Fruiturisme – eine neue touristische Nische?
Das kleine Dorf Aitona, etwa 20 km südwestlich von Lleida gelegen, lockt mit seinen pinkfarbenen Blütenmeeren neuerdings im Frühjahr viele Touristen an. Große Pfirsichplantagen rund um das Dorf ermöglichen dieses wunderschöne Farberlebnis: von blass-rosa bis dunkelviolett finden sich alle erdenklichen Farbvarianten.
Die Blütenwelt lässt sich über gut ausgeschilderte Wanderwege oder mit dem Fahrrad erkunden. Ausgangspunkt ist der Polideportivo von Aitona. Dort gibt es reichlich Parkmöglichkeiten, Fahrräder können ausgeliehen werden und hier starten auch verschiedene geführte Touren. Selbst Flüge mit dem Heißluftballon werden angeboten.

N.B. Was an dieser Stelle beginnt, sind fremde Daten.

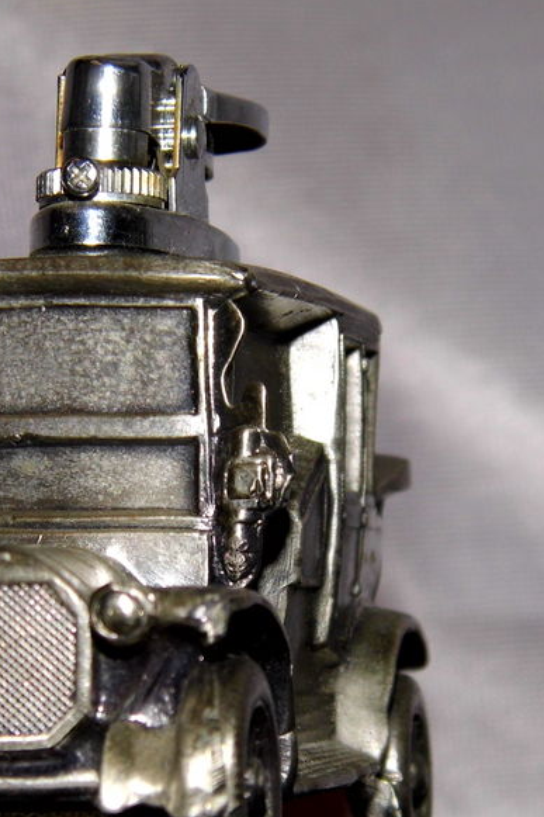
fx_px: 3288
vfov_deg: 14.1
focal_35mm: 145
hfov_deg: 9.5
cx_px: 218
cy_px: 491
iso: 100
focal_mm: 14.6
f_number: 4.2
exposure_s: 1/60
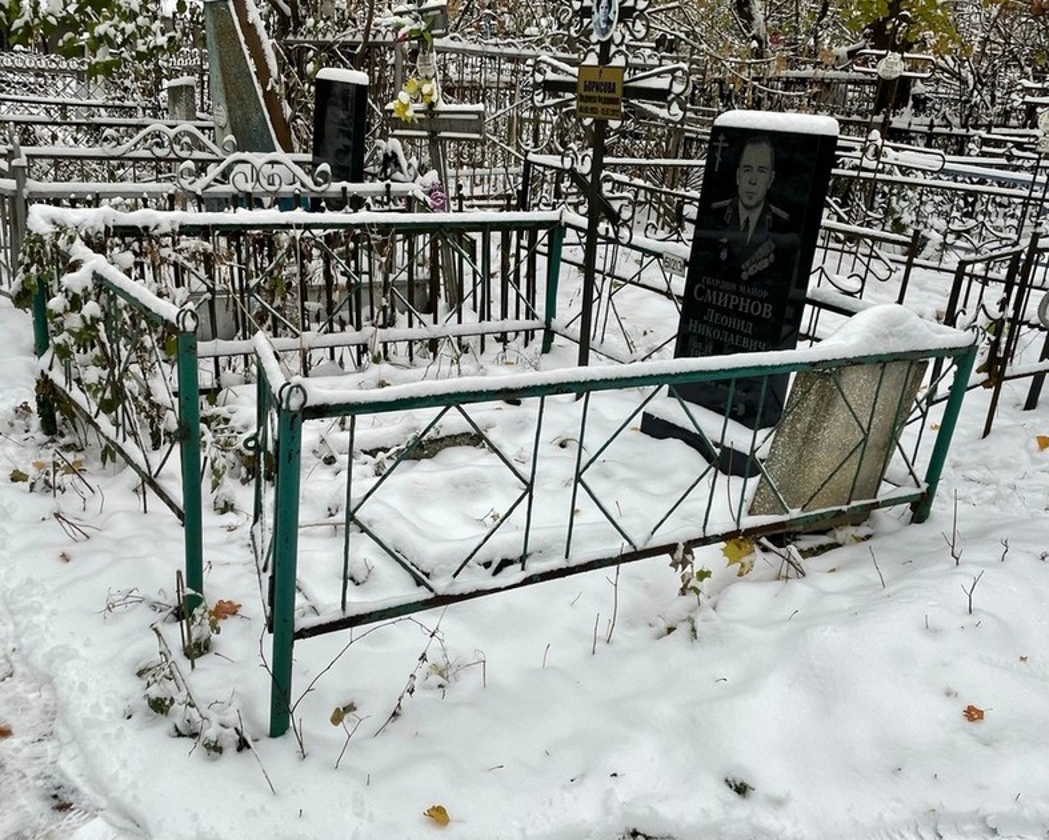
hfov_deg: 54.2
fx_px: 1025
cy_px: 445
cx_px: 496
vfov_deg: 44.5
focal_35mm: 33
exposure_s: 1/121
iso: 32
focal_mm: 4.2
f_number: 1.6
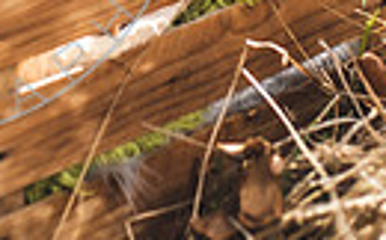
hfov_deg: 11.8
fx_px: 1860
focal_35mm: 177
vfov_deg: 6.9
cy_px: -361
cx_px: 45
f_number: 2.8
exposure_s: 1/2000
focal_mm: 50
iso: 100
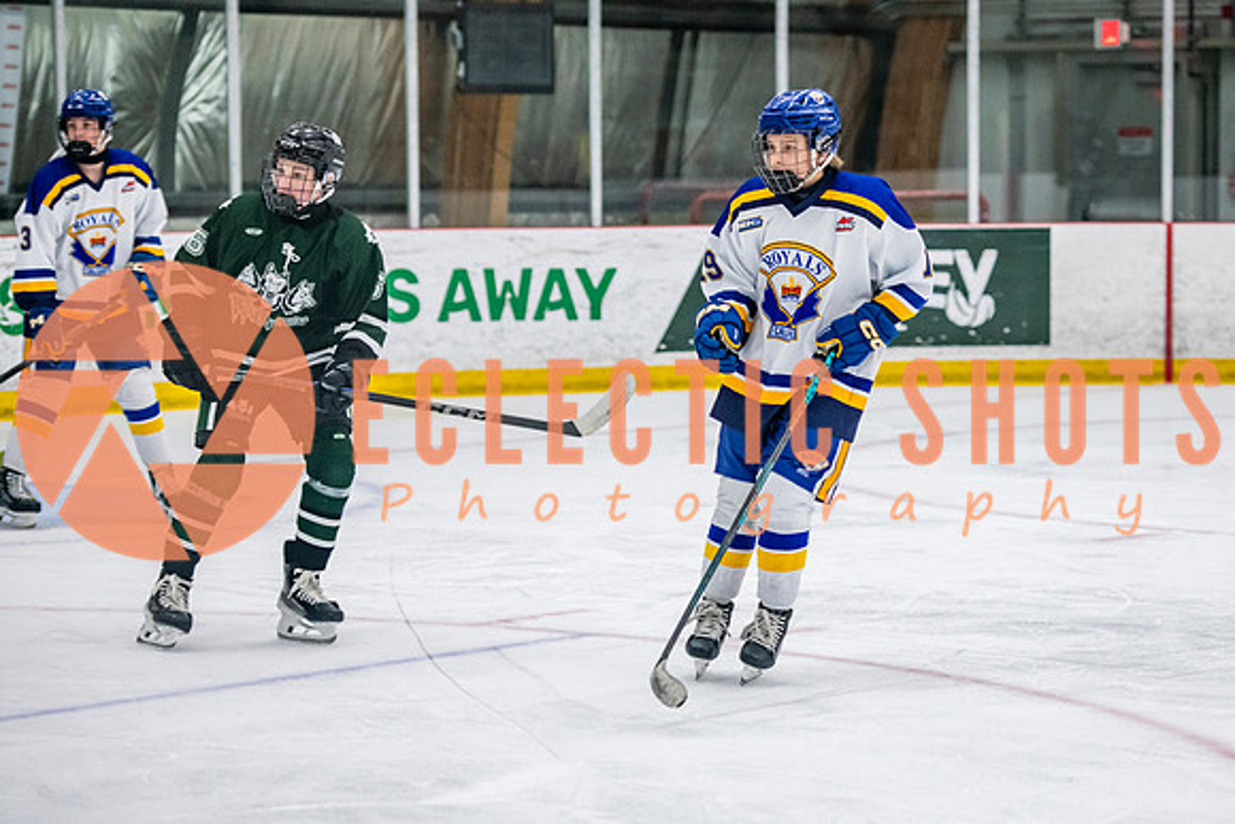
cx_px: 764
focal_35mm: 132
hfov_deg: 15.5
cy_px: 445
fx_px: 4530
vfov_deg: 10.4
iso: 2000
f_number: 3.2
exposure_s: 1/640
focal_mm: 105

In einer Halle ebenda werden verschiedene Waren und Leckereien rund um den Pfirsich zum Kauf angeboten. Eine Bar mit Terrasse lädt zu einer Kaffeepause vor dem Start ins Blütenabenteuer. Recht schnell erreicht man südlich des Dorfes das Flusstal des Segres oder etwas weiter weg den Stausee Utxesa, wo man noch auf eine recht intakte Vogelwelt stoßen kann. Das Wander- und Radwegenetz ist jedenfalls sehr umfangreich und gut gekennzeichnet, sodass man zahlreiche Möglichkeiten hat, einen aktiven Tag zu verbringen. Auch in den Sommer-monaten zur Erntezeit und im Herbst mit der Buntfärbung der Blätter bietet das Dorf weitere touristische Aktivitäten in seinen Obstbaumplantagen an.
Die Kehrseite der Medaille? Rund um Aitona werden auf 8500 ha überwiegend Pfirsiche und Nektarinen angebaut. Dieser monokulturelle Anbau ermöglicht erst die Blütenfülle. Der Pfirsichbaum (Prunus persica) stammt ursprünglich aus China, gelangte über Persien und Griechenland und schließ-lich durch die Römer nach Mittel- und Südeuropa. Das ist nun schon 1000 Jahre her, aber ist der Pfirsich in Spanien deshalb schon als heimisch zu bezeichnen? Mitnichten! Das Mittelmeerklima bietet diesen Pflanzen zwar das benötigte milde sonnige Klima, aber nicht die Niederschlagsmengen, die der Obstbaum braucht.
Ohne Bewässerung geht es also nicht. Wasserknappheit bedroht Spanien und das ist nicht nur durch den Klimawandel bedingt, sondern menschenge-macht durch den hohen Wasserverbrauch von Landwirtschaft und Tourismus.
Das Obstanbaugebiet von Aitona liefert jährlich zirka 150 Millionen kg Früchte, wovon 90% in den Export gehen. Für das gefüllte Obstregal europäischer Supermärkte zahlt Spanien einen hohen ökologischen Preis. Ökonomie contra Ökologie, ein nur schwer zu lösender Nutzungskonflikt.
Fazit: Ganz so rosarot ist die Welt nicht um das Dorf Aitona. Aber wunderbare Fotos und den süßen Duft der Blüten darf man gerne mitnehmen und wünschen, dass dem Dorf mit seinem Obsttourismus ein finanzieller Zugewinn entsteht, den es vielleicht sogar in nachhaltige Projekte reinvestieren kann.